Wincing away from the blinding glare of the lightning shaft burning in Lugh’s hand, Rolf shook his head stubbornly.

“No!” he cried. “I’m right! You’re the one who’s wrong!”

For a moment there was a terrible hush in the Hollow. Lugh stood still. Then he lifted his arm.

Suddenly the lightning shaft flew from his hand back up to the clouds. The clouds themselves rolled up and disappeared. Bright sunshine poured down again on them all; and a great sigh of relief went up from thousands of gremlin throats.

“Ah, sure, your honor!” piped the voice of Baneen. “And wasn’t it yourself said that if you could find a human who cared more for another creature than himself, you’d give that human the Great Wish? And haven’t we here a lad who today risked everything, his own life included, for that of his faithful dog—and sure, if a dog’s not a creature now, what is?”

Lugh stared fiercely at Baneen, and then at Rolf, and then off into the distance.

“Quick, lad!” whispered Baneen in Rolf’s ear. “Make your wish— now!”

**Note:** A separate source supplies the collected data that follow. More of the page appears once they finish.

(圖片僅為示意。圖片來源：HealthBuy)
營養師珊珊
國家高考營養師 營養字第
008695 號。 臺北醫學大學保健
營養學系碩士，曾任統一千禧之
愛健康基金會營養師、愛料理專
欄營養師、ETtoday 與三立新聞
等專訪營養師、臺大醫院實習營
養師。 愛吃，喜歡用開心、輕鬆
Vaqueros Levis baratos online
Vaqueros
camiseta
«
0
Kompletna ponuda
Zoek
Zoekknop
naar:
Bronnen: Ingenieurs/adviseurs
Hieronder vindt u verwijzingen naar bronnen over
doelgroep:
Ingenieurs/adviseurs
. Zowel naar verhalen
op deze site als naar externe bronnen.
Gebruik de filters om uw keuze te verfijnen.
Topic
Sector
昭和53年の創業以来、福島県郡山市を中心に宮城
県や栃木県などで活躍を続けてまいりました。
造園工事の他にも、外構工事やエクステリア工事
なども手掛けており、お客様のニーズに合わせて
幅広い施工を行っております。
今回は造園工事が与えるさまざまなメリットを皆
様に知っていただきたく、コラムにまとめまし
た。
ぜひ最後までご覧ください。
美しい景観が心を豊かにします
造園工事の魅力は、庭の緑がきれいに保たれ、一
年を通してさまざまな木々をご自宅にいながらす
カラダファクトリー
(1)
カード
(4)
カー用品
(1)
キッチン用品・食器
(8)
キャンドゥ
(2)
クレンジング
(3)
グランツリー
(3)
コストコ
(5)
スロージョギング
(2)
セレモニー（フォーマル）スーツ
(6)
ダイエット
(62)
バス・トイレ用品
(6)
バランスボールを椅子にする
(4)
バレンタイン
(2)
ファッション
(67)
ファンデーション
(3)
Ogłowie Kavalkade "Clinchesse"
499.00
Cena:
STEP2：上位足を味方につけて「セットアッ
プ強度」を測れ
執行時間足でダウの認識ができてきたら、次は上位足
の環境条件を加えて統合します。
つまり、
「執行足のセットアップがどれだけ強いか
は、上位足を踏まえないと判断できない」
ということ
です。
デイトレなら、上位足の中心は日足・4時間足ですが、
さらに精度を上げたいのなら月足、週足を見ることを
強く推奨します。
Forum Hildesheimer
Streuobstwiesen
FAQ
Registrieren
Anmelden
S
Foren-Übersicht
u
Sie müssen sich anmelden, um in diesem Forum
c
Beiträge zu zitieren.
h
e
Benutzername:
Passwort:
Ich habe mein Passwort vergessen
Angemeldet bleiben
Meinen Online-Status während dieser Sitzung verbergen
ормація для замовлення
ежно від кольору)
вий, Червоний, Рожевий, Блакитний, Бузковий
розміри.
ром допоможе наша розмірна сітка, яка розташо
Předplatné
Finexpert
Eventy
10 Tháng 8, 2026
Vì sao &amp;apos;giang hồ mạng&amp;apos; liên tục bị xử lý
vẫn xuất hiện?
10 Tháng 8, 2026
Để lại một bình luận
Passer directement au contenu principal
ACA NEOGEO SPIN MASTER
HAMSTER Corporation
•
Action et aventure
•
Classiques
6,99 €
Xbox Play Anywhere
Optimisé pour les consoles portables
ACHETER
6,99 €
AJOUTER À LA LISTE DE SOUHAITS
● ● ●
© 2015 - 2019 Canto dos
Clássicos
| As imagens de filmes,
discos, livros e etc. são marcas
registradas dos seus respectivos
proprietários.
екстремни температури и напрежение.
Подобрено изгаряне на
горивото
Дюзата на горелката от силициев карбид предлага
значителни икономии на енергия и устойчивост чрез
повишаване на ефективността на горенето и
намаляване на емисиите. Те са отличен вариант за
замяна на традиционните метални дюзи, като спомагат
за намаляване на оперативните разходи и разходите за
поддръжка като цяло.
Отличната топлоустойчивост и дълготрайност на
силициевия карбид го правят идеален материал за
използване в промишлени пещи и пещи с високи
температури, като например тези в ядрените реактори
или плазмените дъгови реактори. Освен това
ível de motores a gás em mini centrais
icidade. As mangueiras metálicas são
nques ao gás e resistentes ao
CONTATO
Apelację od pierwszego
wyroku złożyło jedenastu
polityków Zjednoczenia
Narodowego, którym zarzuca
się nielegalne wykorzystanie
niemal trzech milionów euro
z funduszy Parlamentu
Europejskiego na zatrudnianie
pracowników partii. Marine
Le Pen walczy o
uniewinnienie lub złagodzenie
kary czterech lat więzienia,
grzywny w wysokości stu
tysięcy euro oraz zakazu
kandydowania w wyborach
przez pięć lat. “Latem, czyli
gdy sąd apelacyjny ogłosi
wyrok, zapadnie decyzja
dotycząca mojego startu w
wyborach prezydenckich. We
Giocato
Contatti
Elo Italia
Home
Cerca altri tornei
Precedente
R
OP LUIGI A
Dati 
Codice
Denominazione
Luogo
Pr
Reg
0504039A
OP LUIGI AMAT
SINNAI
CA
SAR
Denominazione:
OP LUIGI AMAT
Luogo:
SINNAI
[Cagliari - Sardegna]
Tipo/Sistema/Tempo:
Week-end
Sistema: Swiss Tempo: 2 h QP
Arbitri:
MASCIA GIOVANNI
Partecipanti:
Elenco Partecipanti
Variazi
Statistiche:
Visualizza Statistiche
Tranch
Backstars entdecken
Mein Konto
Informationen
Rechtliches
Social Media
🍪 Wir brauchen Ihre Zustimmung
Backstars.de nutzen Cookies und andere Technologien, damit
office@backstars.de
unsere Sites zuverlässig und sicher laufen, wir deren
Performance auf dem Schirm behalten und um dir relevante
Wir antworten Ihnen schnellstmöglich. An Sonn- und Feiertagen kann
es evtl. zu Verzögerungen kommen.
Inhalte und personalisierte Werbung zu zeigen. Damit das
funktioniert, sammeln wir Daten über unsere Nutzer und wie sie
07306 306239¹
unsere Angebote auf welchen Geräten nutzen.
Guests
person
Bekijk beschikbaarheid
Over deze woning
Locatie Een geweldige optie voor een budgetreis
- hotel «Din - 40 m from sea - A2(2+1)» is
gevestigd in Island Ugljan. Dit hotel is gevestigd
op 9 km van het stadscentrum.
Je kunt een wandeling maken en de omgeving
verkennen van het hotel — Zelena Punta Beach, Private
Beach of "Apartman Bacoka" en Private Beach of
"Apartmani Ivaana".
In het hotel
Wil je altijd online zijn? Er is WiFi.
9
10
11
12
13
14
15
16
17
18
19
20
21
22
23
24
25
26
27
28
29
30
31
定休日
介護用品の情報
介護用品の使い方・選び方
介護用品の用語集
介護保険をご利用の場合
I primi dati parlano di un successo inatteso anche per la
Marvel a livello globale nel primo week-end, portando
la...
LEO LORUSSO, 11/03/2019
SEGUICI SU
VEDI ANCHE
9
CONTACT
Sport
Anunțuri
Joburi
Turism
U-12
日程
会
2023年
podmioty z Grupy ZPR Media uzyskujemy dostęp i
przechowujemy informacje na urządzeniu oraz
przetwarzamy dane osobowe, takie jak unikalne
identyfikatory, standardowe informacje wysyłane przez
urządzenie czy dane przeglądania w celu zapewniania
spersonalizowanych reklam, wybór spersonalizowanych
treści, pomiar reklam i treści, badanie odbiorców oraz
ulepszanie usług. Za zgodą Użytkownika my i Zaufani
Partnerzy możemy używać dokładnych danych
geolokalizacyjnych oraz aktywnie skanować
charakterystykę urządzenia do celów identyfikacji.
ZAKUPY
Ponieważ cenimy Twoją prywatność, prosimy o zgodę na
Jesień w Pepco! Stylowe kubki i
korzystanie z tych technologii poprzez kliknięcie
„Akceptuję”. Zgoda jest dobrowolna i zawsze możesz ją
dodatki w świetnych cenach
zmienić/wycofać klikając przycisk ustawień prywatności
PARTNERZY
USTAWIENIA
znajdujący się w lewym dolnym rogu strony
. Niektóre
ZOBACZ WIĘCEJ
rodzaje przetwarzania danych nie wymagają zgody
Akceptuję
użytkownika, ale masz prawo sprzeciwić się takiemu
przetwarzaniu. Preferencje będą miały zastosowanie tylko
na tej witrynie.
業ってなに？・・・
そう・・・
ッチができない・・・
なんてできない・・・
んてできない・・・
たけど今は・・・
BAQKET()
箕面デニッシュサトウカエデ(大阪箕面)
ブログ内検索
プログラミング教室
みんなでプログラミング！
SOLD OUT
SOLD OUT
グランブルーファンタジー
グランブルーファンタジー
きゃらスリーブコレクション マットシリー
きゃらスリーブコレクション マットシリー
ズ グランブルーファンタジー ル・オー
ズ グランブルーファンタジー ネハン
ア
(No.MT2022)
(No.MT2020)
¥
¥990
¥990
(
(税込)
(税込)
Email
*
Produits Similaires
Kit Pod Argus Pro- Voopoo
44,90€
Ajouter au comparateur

“I wish,” said Rolf, rapidly, “that gremlins would work with humans from now on to clean up the world and keep it clean and safe!”

“There, Lugh, darling!” cried Baneen, dancing in front of the gremlin prince. “It was yourself heard his wish. Do you grant it, now?”

Lugh glared at Baneen and turned to glare again at Rolf.

“Harrumph!” he growled, deep in his throat. “Rahumpf! HAHR-rumphff… all right!”

He turned and stalked off. The gremlins in the Hollow burst into wild cheering.